The sound propagation modeling incorporated site-specific environmental data that describes the bathymetry, sound speed in the water column, and seabed geoacoustics in the construction area. Sound level estimates are calculated from three-dimensional sound fields and then at each horizontal sampling range, the maximum received level that occurs within the water column is used as the received level at that range. These maximum-over-depth Rmax values are then compared to predetermined threshold levels to determine acoustic ranges to Level A
harassment and Level B harassment zone isopleths. However, the ranges to a threshold typically differ among radii from a source, and might not be continuous because sound levels may drop below threshold at some ranges and then exceed threshold at farther ranges. To minimize the influence of these inconsistencies, 5 percent of the farthest such footprints were excluded from the model data. The resulting range, R95percent, is used because, regardless of the shape of the maximumover-depth footprint, the predicted range encompasses at least 95 percent of the horizontal area that would be exposed to sound at or above the specified threshold. The difference between Rmax and R95percent depends on the source directivity and the heterogeneity of the acoustic environment. R95percent excludes ends of protruding areas or small isolated acoustic foci not representative of the nominal ensonified zone see Figure 12;
SFWF COP Appendix J1.

Data under study:
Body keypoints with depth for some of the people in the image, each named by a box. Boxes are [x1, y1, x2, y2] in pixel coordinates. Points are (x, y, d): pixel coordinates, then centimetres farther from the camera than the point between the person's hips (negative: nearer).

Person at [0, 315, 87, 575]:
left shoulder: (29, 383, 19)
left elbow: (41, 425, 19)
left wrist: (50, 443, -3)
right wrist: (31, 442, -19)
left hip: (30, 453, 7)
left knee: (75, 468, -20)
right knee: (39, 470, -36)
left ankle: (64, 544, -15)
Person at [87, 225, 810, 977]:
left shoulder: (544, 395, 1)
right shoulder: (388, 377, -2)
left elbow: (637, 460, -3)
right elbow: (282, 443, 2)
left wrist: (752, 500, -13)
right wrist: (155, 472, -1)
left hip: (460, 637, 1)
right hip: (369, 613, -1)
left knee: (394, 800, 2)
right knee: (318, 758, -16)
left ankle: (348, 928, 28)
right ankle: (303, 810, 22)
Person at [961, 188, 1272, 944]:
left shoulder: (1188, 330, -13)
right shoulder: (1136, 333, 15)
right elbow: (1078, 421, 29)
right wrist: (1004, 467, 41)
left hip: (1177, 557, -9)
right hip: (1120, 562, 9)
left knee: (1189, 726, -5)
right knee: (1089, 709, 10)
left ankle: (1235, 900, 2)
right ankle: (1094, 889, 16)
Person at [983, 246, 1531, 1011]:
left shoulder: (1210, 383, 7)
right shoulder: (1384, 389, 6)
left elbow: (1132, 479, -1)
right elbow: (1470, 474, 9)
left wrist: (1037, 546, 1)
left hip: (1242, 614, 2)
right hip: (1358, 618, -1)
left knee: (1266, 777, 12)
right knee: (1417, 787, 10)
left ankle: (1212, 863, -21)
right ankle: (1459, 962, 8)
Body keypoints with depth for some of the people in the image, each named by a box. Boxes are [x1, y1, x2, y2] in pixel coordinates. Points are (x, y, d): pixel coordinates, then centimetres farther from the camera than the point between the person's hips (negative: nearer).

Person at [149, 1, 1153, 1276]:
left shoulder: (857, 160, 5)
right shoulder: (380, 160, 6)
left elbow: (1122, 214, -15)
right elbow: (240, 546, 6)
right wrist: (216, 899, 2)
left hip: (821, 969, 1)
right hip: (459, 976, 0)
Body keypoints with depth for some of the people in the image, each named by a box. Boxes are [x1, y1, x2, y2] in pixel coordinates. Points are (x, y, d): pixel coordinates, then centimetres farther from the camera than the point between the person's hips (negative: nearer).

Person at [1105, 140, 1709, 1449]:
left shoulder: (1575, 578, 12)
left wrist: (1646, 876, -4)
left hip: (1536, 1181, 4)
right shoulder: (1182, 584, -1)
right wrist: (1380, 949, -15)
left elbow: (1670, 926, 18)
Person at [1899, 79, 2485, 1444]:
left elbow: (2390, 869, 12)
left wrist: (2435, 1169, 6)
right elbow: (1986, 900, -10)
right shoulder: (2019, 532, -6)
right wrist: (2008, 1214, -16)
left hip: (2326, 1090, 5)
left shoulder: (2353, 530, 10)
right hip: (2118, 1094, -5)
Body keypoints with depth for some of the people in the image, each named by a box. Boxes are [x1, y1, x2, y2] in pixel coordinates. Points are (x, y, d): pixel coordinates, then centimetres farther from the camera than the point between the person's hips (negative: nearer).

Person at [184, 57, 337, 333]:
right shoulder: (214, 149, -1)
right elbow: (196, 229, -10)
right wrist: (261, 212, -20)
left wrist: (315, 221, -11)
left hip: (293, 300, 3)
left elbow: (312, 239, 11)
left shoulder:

Things to do:
a - Answer the following questions using the passage on sound propagation modeling.
(i) Which three kinds of site-specific environmental data did the modeling incorporate?
(ii) What share of the farthest footprints was excluded from the model data?
(iii) On what two factors does the difference between Rmax and R95percent depend?
b - Determine whether each statement below agrees with the passage on sound propagation modeling. Answer yes or no and quote the words of the passage that decide it.
(i) At each horizontal sampling range, the average received level across the water column is used as the received level at that range.
(ii) Ranges to a threshold might not be continuous.
(iii) R95percent includes small isolated acoustic foci.

List of solutions:
a -
(i) Bathymetry, sound speed in the water column, and seabed geoacoustics in the construction area.
(ii) 5 percent.
(iii) The source directivity and the heterogeneity of the acoustic environment.

b -
(i) No: "the maximum received level that occurs within the water column is used as the received level at that range"
(ii) Yes: "might not be continuous because sound levels may drop below threshold at some ranges and then exceed threshold at farther ranges"
(iii) No: "R95percent excludes ends of protruding areas or small isolated acoustic foci not representative of the nominal ensonified zone"